Here’s something you have to know to understand this: every cell in your body has the same DNA, its just not all ‘turned on’. If the cell happens to be in your testes, it only decodes that part of your DNA for instructions on making sperm. If it’s a seratonin receptor in your brain, the part of your DNA that turns on is the part that can make the receptor. But all the instructions for everything about you are in every cell of your body. Not only can they be turned off and on, but they can do something in the middle, they can be slightly on or slightly off.

Amazing, huh?

The Hebrew U. researchers devised a way that they believe could tell them which genes were turned on if you were a Neanderthal or Denisovan,  and then compared that with the ones used in Homo sapien.
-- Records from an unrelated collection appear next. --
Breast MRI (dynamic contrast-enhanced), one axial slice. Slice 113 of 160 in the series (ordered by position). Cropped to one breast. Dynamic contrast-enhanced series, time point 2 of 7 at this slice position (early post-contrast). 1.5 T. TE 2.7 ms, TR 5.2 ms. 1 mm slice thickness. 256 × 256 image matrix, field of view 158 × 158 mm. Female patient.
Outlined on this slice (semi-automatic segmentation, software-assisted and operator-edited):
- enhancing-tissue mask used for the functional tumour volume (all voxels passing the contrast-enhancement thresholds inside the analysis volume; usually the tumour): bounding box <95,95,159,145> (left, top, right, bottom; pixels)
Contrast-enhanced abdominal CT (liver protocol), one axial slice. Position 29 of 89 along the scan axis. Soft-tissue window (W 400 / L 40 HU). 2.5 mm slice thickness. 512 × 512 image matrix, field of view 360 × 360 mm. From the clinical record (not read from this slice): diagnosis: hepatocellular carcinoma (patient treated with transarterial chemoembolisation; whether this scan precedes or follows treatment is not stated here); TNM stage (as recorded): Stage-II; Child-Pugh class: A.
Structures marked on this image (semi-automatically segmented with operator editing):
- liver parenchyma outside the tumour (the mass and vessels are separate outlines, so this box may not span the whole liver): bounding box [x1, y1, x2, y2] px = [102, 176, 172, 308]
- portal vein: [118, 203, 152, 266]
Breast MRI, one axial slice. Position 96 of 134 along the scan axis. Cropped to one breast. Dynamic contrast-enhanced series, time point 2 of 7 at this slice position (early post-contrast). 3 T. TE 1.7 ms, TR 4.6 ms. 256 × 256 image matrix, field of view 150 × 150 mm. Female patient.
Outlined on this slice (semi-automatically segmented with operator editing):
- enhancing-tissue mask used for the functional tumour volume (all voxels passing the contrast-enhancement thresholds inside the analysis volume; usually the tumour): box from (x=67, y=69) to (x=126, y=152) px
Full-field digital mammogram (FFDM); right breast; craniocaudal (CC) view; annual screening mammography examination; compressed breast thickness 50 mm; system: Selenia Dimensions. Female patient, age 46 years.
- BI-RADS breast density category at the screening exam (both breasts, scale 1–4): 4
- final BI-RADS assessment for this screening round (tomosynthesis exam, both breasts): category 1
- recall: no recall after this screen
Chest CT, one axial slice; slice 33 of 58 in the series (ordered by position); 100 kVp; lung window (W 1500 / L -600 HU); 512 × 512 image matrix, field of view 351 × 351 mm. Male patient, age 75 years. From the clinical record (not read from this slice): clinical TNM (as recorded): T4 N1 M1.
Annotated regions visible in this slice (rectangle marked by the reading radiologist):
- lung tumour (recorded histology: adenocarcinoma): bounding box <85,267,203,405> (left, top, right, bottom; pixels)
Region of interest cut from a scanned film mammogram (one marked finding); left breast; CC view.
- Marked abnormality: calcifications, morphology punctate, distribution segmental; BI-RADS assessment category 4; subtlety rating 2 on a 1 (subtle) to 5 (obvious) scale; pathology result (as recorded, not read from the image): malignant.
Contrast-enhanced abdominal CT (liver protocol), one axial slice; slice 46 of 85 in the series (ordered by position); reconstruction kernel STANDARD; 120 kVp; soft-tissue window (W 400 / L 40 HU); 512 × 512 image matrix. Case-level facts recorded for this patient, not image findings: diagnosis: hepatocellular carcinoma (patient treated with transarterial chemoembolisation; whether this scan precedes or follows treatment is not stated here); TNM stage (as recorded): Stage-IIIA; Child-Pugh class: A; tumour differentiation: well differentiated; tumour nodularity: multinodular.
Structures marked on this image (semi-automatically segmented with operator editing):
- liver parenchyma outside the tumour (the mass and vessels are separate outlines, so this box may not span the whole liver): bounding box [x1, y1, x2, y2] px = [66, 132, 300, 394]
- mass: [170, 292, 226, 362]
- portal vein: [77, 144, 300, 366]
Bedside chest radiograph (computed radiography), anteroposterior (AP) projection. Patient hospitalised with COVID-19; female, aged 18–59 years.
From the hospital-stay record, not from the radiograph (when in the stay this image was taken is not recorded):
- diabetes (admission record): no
And guess what they found? Between the three of us, we had the same genes, but their ‘expression’ (their level of turned on-ness or off-ness) was very different.

Can you guess where the majority of differences they found were?

It was different in the parts of our DNA that given instructions in development of the brain and skull, as well as in the immune and cardiovascular systems.

They postulate that this is why we are still here and they aren’t (The neanderthals and Denisovans). Our brain chemistry made us smarter.

Oh. My. Gosh.

To say it easily, our brain chemistry was very different. (Can you imagine? If we women think male brain chemistry is less sophisticated than ours, imagine if your boyfriend was a Denisovan.)

And then there I was last night, thinking about my brain chemistry and my favorite youngest son said this to me.

“You ever heard of “Smarter Every Day, Jan.”

“Huh,” I said, distracted by my obsessive compulsiveness, not-good chemicals swathing my brain sensors, overloading them, for over a week now. Did I mention that the Hebrew researchers also postulated that Alzheimer’s disease, autism and schizophrenia are a result of our smarter brains?

“Take a look at this,” he said.

On the Youtube screen came the cutest engineer daddy from Alabama I’ve ever seen, Destin.

Apparently Destin believes that exercising your brain, learning something every day, getting a little bit smarter, is good for you. And he’s just cute as heck doing it. (A lot of people believe this, there is good solid research that using your brain is just as important for you as exercising your body.)

Amen, brother. Preach on.

I wasn’t surprised he ends each video with Psalms 111:2.

It’s truly beautiful to see the majesty of creation. It brings joy when God brings you just a little closer to the power He wields.